Extracted information:
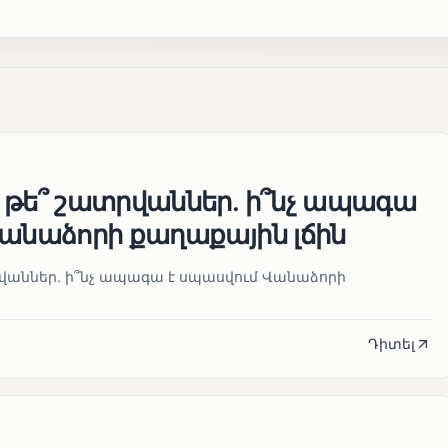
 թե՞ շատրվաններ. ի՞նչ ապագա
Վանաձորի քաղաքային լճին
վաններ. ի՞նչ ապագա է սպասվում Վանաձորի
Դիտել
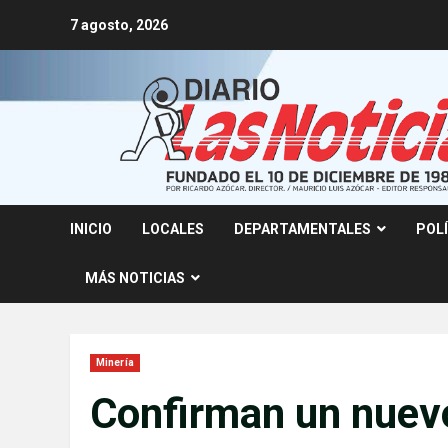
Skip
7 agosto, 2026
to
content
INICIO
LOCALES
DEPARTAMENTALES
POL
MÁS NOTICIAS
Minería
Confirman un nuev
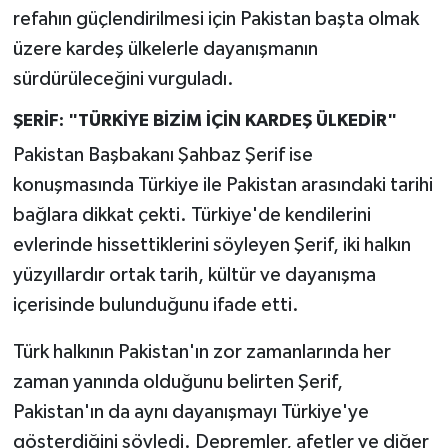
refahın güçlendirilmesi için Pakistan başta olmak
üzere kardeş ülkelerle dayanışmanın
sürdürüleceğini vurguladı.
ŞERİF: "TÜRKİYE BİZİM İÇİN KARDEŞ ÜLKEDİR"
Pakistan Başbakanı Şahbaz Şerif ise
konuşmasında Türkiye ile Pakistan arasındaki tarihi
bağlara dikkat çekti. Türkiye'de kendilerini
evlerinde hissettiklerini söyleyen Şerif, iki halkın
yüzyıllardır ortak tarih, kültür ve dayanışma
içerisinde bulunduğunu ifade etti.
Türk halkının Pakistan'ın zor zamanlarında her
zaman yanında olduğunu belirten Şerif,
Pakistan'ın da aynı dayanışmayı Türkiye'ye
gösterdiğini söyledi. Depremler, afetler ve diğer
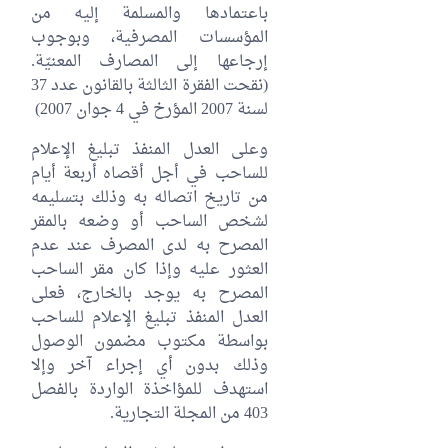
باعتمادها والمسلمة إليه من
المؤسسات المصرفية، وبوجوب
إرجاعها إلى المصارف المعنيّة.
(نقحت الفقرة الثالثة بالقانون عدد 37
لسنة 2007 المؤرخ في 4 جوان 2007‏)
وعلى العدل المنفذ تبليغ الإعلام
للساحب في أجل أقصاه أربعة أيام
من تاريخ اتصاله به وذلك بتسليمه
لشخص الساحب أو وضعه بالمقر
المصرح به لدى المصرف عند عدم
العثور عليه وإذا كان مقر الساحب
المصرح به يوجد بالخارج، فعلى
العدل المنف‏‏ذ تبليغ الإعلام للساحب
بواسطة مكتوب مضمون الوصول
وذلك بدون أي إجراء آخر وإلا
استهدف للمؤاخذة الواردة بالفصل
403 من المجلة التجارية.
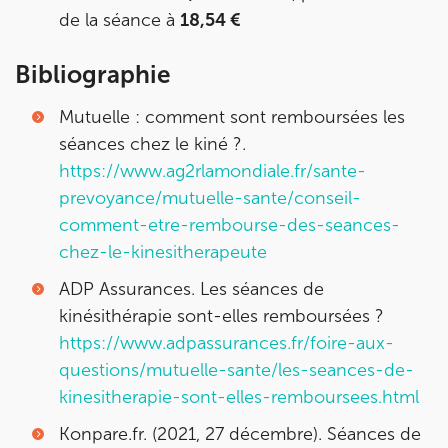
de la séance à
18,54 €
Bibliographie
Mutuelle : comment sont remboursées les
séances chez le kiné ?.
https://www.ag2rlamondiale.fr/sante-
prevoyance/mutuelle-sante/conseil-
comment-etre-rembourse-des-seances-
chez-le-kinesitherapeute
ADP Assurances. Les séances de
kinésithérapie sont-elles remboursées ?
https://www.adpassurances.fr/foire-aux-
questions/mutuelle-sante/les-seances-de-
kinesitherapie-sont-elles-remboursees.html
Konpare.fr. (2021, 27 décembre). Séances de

Work task: Update everything from the start of the material down to the line containing "Confirman un nuev", changing "MÁS NOTICIAS" to "ÚLTIMAS NOTICIAS" and keeping every other line as it is. Leave the pictures out.

Output for this exercise:
 թե՞ շատրվաններ. ի՞նչ ապագա
Վանաձորի քաղաքային լճին
վաններ. ի՞նչ ապագա է սպասվում Վանաձորի
Դիտել
Skip
7 agosto, 2026
to
content
INICIO
LOCALES
DEPARTAMENTALES
POL
ÚLTIMAS NOTICIAS
Minería
Confirman un nuev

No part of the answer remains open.